Aren't Cuban cigars illegal, you ask?

"Yes. Of course," she responds dryly. As in, we have a humidor stuffed with Monte Cristos and Cohibas-you think we're, like, worried?

The rules, indeed, are different here.

Even the lobby furniture challenges you to drop conventional notions. Near the entrance is a metal bed draped in a faux fur, where free-thinkers sprawl while they wait for whatever. Resting against a far wall is an oversize sofa with a towering winged back that makes loungers look like shrunken Alices. A gigantic lamp shade hangs over the front desk.

South Beach trumpets this place as a beacon of fresh chic that arrived, with perfect timing, to wave off the critics who would say the Beach is on the verge of losing its cool.

Only problem is, the Delano won't lay claim to South Beach.

It stands there on the edge of the Atlantic, in staunch disavowal of the Rollerbladers and the pastel pinks.

Says Schrager: "The Delano has nothing whatsoever to do with South Beach.
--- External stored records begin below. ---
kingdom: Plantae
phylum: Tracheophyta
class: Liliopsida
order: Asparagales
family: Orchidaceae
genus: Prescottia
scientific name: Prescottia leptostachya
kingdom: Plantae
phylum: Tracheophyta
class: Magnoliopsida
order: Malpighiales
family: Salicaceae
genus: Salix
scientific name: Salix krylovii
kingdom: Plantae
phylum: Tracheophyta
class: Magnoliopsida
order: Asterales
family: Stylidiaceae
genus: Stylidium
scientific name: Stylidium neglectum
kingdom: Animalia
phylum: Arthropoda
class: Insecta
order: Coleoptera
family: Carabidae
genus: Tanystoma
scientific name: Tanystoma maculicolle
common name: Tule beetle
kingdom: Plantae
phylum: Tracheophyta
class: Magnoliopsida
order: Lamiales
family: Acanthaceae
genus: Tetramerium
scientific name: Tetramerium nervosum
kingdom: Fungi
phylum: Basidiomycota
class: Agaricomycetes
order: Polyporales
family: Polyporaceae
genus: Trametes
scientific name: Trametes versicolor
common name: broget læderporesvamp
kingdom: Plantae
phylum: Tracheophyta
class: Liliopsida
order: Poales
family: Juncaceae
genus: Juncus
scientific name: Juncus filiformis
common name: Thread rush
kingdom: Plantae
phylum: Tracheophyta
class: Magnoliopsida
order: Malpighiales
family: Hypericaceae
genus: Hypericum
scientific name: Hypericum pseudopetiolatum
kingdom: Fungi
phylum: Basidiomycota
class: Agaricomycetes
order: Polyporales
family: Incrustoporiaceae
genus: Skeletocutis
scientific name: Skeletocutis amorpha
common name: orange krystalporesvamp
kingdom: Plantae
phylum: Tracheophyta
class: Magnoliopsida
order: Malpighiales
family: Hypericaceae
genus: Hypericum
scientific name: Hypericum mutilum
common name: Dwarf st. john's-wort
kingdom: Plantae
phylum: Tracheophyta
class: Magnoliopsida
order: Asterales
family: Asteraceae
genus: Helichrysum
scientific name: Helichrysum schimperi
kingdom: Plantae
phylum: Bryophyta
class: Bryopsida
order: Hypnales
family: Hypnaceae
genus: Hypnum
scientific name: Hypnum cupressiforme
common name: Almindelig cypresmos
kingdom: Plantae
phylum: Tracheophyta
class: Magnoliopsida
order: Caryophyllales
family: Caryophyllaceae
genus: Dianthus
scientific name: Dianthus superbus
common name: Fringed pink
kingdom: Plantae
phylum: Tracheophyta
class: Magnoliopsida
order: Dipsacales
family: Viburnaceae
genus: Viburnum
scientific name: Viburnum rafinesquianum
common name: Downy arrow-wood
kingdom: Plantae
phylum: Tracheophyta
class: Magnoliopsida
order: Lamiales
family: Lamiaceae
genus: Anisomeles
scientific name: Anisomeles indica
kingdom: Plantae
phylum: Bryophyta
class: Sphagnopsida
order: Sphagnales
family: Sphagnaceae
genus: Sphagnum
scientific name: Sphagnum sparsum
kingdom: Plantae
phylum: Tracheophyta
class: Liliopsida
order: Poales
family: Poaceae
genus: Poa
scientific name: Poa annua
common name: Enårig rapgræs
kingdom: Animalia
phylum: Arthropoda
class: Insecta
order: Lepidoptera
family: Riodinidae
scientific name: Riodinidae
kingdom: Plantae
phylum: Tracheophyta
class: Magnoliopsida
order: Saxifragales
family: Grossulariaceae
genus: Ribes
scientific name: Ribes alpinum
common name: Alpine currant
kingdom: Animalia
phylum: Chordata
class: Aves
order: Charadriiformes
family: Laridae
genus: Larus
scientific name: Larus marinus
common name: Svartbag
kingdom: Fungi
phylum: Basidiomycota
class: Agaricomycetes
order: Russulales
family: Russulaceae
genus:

Not because it's a rejection of what South Beach is-the scale of the whole area makes it a special place on earth, the way Venice is, the way Soho is, the way Old Havana is. But the Delano is more about southern Florida than a certain social phenomenon."

In other words, Schrager doesn't want to succumb to the fickleness of a fad. You won't find a single Rollerblader here. He reinvented the Delano as a self-contained resort that could sustain its own magic.

"Fashion is very transitory," he says. "Those things come and go. We did not conceive the Delano as part of South Beach."

Perhaps that is why the blue door at the front of the hotel does not open.

"It's just for show," shrugs a valet who obviously retains perspective.